Patient No.1 – The Big Issue


Over a long and distinguished career, Chicago born writer Donald Freed has become one of the most astute political commentators of our times, variously as a journalist, novelist, scriptwriter and playwright. He’s been the recipient of a whole host of awards and, for the past two years, he’s been a guest on these shores.

 

“I had a small grant to look for a place to teach so I approached the University of Leeds,” Freed says. “I was appointed as an artist in residence at the workshop theatre there, and that’s when I met Damian Cruden, who’s the artistic director at York Theatre Royal. He was interested in working together. He’s got tremendous talent and generosity and vision, and it’s a great theatre.
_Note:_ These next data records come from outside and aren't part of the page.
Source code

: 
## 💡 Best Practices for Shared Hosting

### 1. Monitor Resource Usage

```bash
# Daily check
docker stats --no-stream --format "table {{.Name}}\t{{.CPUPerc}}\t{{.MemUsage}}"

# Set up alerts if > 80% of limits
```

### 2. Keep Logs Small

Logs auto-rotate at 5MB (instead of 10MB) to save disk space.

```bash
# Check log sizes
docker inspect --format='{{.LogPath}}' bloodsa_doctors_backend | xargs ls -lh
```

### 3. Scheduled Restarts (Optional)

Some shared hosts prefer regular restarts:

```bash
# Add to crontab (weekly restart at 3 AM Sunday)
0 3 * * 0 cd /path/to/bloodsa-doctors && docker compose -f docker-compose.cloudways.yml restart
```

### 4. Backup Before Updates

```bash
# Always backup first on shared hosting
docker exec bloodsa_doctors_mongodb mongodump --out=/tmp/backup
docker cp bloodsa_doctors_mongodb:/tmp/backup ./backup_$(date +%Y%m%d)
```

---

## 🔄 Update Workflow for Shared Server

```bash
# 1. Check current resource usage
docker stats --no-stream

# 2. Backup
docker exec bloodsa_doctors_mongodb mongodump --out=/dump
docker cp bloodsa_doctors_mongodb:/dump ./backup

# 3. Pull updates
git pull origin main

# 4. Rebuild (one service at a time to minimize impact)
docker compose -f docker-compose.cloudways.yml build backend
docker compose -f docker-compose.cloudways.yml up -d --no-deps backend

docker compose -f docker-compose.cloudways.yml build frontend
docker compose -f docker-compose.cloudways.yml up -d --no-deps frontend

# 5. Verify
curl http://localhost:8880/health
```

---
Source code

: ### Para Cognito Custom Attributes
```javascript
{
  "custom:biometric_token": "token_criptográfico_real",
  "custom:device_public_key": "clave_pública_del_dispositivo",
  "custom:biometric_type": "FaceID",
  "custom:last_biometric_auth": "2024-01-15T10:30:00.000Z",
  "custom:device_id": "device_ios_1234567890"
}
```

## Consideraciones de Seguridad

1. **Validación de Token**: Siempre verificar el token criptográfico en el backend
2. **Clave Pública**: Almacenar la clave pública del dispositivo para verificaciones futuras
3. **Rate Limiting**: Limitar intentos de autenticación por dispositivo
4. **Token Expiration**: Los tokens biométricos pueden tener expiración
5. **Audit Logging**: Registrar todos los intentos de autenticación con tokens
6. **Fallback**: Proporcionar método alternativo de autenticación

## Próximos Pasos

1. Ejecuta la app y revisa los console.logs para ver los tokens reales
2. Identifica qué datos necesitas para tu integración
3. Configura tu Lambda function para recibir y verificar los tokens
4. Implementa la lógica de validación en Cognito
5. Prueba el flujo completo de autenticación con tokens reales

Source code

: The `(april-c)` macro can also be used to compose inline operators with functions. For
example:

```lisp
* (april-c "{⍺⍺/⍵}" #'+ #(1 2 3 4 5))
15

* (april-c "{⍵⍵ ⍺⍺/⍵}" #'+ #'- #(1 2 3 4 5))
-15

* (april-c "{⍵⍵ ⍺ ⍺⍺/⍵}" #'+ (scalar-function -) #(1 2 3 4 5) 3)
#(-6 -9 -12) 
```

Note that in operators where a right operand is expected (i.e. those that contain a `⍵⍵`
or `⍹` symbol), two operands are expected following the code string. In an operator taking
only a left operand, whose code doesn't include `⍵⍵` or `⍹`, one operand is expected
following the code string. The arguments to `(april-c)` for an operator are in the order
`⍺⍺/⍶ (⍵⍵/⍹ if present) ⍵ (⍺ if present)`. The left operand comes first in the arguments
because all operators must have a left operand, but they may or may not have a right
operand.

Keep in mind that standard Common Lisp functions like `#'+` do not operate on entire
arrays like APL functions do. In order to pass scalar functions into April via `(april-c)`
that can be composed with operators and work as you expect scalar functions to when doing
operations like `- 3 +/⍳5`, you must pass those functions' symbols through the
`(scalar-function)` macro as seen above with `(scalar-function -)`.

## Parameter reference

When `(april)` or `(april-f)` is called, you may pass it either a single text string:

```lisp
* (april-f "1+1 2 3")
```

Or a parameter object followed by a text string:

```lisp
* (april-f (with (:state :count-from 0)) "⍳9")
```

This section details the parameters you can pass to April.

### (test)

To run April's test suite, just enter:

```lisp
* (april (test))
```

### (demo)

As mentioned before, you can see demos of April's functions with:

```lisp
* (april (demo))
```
You could go around the world and not have a better experience than this has been. And so I made these very deep and dynamic relationships at York Theatre Royal, and the culmination of it is this.” What Freed’s referring to is his latest play, Patient No 1, which makes its world premiere at the Theatre Royal next month. In the piece, set in the very near future, a certain George W Bush is admitted to an isolated psychiatric clinic and begins to unravel under a course of intensive therapy. It’s been widely described as a satire, but as the author, Freed fights shy of pigeonholing the play. “These labels – satire, parody, lampoon, cartoon, cabaret, political theatre – they’re all critical labels. I suppose you would call this a tragi-farce. But then again, what is a tragifarce? The situation we’re in is tragic and farcical: you don’t know whether to laugh or cry.” Surely it’s a challenge for any sane artist to put himself in the mind of Bush. “At first blush it would seem that these are mortal enemies politically,” agrees Freed. “But think of the great examples: think of Macbeth, Iago, the Greek tragedies. It’s all beyond good and evil. If you’re a critic then you can simply pick and choose the vices and virtues and add them up to get any sum you like. But if you’re a serious creative writer, what choice have you but to see the point of view of the character?” Freed’s play, then, uses theatre to examine the ultimate legacy of our present-day leaders. “Bush and Blair  never tire of saying that history will judge them, but history is not supposed to be the judge in a democracy. If you conduct yourself so that history is going to judge you rather than your contemporaries, it means that no one is left to judge you except the artist, except the playwright, and except the theatre. So this play is meant to demystify the cartoon version of George Bush and to show him in all his terror and pity.”

 

With the Bush era coming to an end and the American elections looming, does Freed believe they offer much hope for real political change? “You could draw a pessimistic conclusion,” he concurs. “On the other hand, even the smallest difference can have enormous impact around the world when you’re a superpower. It’s a corner of the canvas, it’s not the centre ring, but it is of tremendous importance internationally. And yet if you put all your eggs in the basket of elections you have a great problem, because the repetition of magical words like ‘democracy’ can lull you into some sort of hypnotic state. Both the US and the UK are now what you may term ‘war on terror’ democracies. There are nations dealing with tortures and secrecy at a level that means that they could be as dangerous or as transient as the so-called democracy Greece was, or the Republic of Rome.”

 

During the 1970s Freed worked for the Citizens Research and Investigation Committee, and as a journalist he wrote extensively on such highly charged subjects as Nixon, Watergate, the Black Panthers and the assassination of Bobby Kennedy. Now, at the age of 75, his twoyear British sojourn is about to draw to a close, and he’s set to return to the United States to teach creative writing at the University of Southern California. He’s uniquely placed to comment on the UK’s changing political landscape. “As a visitor over several decades, I do see a difference, and I’m quite struck by it,” he says. ”The Labour Party has been so warped, it seems to me, by power and by vainglorious visions of neo-colonial messianism. Everybody can sense that something’s wrong. One moment it’s banking, another moment it’s something else: there are all these signs.” However, Freed does express his strong approval for this very publication. “I’m a great follower of The Big Issue,” he says. “I first became aware of it in talking about it with Harold Pinter. It’s an honour!”